====== Passage shown

Installing the necessary dependencies and Importing the Libraries

In [None]:
!pip install mss
!pip install tqdm
!pip install tensorflow
!pip install time
!pip install PIL
!pip install keyboard
!pip install opencv-python
!pip install visualkeras

In [1]:
import numpy as np
import cv2
from mss import mss
from PIL import Image, ImageEnhance,   ImageOps
import keyboard
import time
import tqdm as tqdm                                                              
import random
import tensorflow as tf 
from tensorflow.keras.models import model_from_json
from tensorflow.keras.layers import Dense, Flatten, Conv2D, MaxPooling2D
from tensorflow.keras.models import Sequential
from tensorflow.keras.optimizers import Adam
import h5py

The Environment class interacts with the actual chrome dino game, and gathers screenshots for analysis and to determine when the game is done.

In [2]:

class Environment:
    ones = np.ones((76, 384, 4))
    zeros = np.zeros((76, 384, 4))
    zeros1 = np.zeros((76, 384, 4))
    zeros2 = np.zeros((76, 384, 4))
    zeros3 = np.zeros((76, 384, 4))
    zeros4 = np.zeros((76, 384, 4))
    
    # These are the actions that the bot can take
        ### space is jumping over obstacles like the cacti
        ### down is ducking under obstacles like the birds
        ### there is an extra 2 thats not here that acts as a do nothing action
    actions = {0: 'space', 1: 'down'}
    
    def __init__(self): 
        self.mon = {'top': 243, 'left': 0, 'width': 1366, 'height': 270} 
        self.sct = mss()
        self.counter = 0
        self.startTime = -1
        self.imageSet = []
        self.imageSetLength = 4 #number of frames for the conv net
        self.actionMemory = 2    #no action taken 
        
        #image processing
        self.zeros1[:,:,0] = 1
        self.zeros2[:,:,1] = 1
        self.zeros3[:,:,2] = 1
        self.zeros4[:,:,3] = 1

    def start_Game(self):
        # a countdown for the user to switch tabs to the Game
        print("Start")
        for i in reversed(range(5)):
            print("game starting in ", i)
            time.sleep(1)

    def step(self, action):
        print("Step: ", action)
        try:
            keyboard.release(self.actions.get(self.actionMemory))
            if action != 2:
                keyboard.press(self.actions.get(action))
                time.sleep(0.5)
                keyboard.release(self.actions.get(action))
        except Exception as e:
            print(" ")
            
        self.actionMemory = action

        #Screenshot is taken
        screenshot = self.sct.grab(self.mon)
        img = np.array(screenshot)[:, :, 0]
        processedImg = self._processImage(img)
        state = self._imagesHandler(processedImg)
        done = self._isDone(processedImg)
        reward = self._getReward(done)
        return state, reward, done

    def _processImage(self, img): #changed
        img = Image.fromarray(img)

============
====== Given information

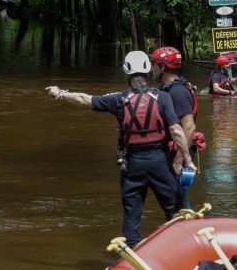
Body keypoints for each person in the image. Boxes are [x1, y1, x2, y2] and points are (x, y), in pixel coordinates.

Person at [45, 50, 196, 248]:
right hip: (160, 161)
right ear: (147, 70)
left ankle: (132, 253)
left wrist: (60, 94)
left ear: (126, 72)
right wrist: (187, 160)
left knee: (132, 213)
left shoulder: (118, 99)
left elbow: (84, 99)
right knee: (173, 208)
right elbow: (177, 131)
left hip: (133, 165)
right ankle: (182, 248)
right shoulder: (163, 97)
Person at [149, 46, 205, 174]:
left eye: (154, 65)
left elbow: (189, 127)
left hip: (177, 153)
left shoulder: (177, 92)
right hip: (171, 149)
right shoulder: (169, 88)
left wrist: (178, 161)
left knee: (174, 193)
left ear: (162, 67)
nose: (152, 69)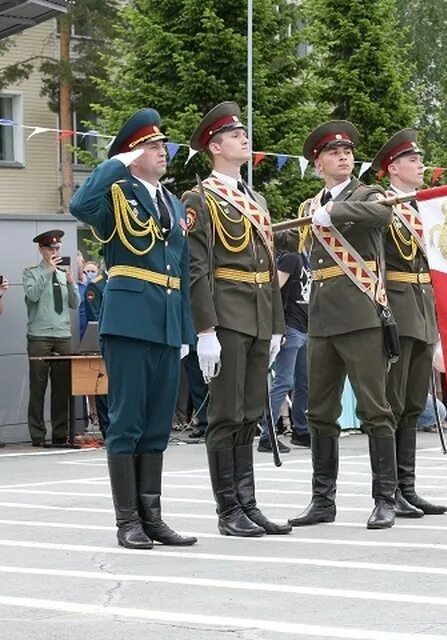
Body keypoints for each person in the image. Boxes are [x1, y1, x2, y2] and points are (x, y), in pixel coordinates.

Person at [69, 108, 196, 550]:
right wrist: (116, 163)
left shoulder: (174, 203)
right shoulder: (115, 194)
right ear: (132, 154)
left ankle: (152, 515)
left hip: (165, 322)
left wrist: (187, 333)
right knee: (127, 421)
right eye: (153, 146)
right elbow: (79, 206)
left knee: (158, 423)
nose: (163, 152)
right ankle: (127, 520)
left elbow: (181, 270)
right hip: (128, 320)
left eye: (162, 146)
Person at [181, 102, 290, 537]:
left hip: (261, 315)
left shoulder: (255, 200)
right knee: (226, 414)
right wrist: (205, 329)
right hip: (226, 316)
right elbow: (197, 267)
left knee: (249, 413)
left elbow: (270, 264)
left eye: (244, 133)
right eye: (235, 134)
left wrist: (278, 324)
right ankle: (228, 510)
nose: (245, 138)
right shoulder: (201, 197)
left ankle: (248, 504)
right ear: (215, 145)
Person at [287, 120, 398, 530]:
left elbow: (381, 216)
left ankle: (385, 498)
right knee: (319, 412)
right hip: (321, 318)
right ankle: (322, 500)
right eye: (333, 153)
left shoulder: (365, 194)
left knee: (374, 409)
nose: (343, 156)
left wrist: (336, 211)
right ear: (318, 163)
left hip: (360, 315)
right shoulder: (308, 208)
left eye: (347, 152)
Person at [371, 129, 447, 517]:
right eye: (413, 161)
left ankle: (408, 487)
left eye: (420, 160)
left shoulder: (422, 210)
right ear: (393, 169)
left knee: (415, 403)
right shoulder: (383, 206)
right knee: (394, 401)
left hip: (423, 310)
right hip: (398, 309)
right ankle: (388, 491)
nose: (420, 166)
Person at [23, 229, 79, 448]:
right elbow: (33, 295)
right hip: (39, 336)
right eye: (50, 248)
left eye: (57, 248)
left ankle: (60, 433)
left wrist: (72, 281)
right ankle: (37, 434)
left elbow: (75, 303)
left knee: (62, 387)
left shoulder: (64, 274)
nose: (54, 251)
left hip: (63, 335)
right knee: (38, 387)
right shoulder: (31, 272)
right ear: (41, 250)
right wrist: (48, 270)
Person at [257, 228, 310, 452]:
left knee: (303, 382)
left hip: (303, 325)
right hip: (291, 325)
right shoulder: (291, 258)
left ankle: (301, 429)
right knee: (284, 381)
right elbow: (274, 289)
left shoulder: (302, 258)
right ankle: (267, 433)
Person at [82, 262, 110, 436]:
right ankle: (106, 427)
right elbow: (96, 317)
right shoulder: (96, 284)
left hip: (125, 341)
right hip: (106, 340)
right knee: (104, 388)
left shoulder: (123, 280)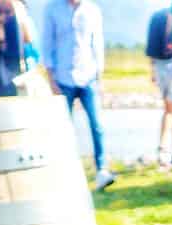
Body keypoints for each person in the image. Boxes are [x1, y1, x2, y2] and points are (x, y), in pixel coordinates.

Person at [42, 0, 114, 191]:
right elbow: (47, 44)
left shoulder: (92, 10)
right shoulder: (52, 9)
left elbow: (97, 44)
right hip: (63, 77)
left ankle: (102, 170)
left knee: (97, 125)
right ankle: (64, 171)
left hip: (88, 76)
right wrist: (51, 79)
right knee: (63, 127)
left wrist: (100, 78)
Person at [147, 4, 172, 167]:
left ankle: (163, 149)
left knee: (168, 110)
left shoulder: (157, 16)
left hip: (160, 66)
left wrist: (152, 70)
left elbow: (150, 48)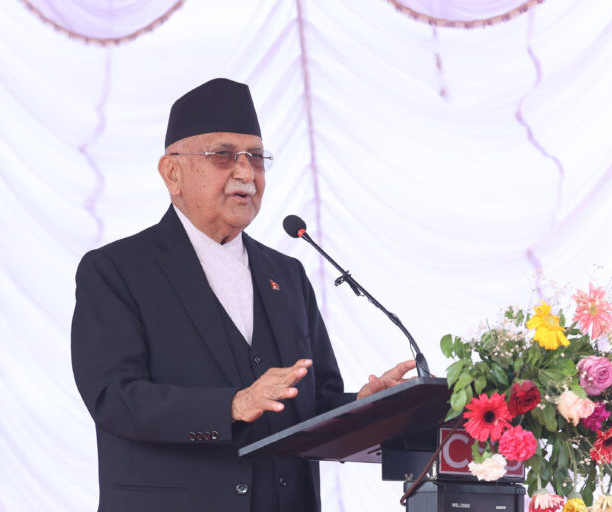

============

Tasks to carry out:
- a) In the Chrome dino bot code, what does the "down" action do?
- b) List every package that the Chrome dino bot code installs with pip.
The listing comes from a separate, unrelated source.

Numbered answers:
- a) It ducks under obstacles like the birds.

- b) mss, tqdm, tensorflow, time, PIL, keyboard, opencv-python, visualkeras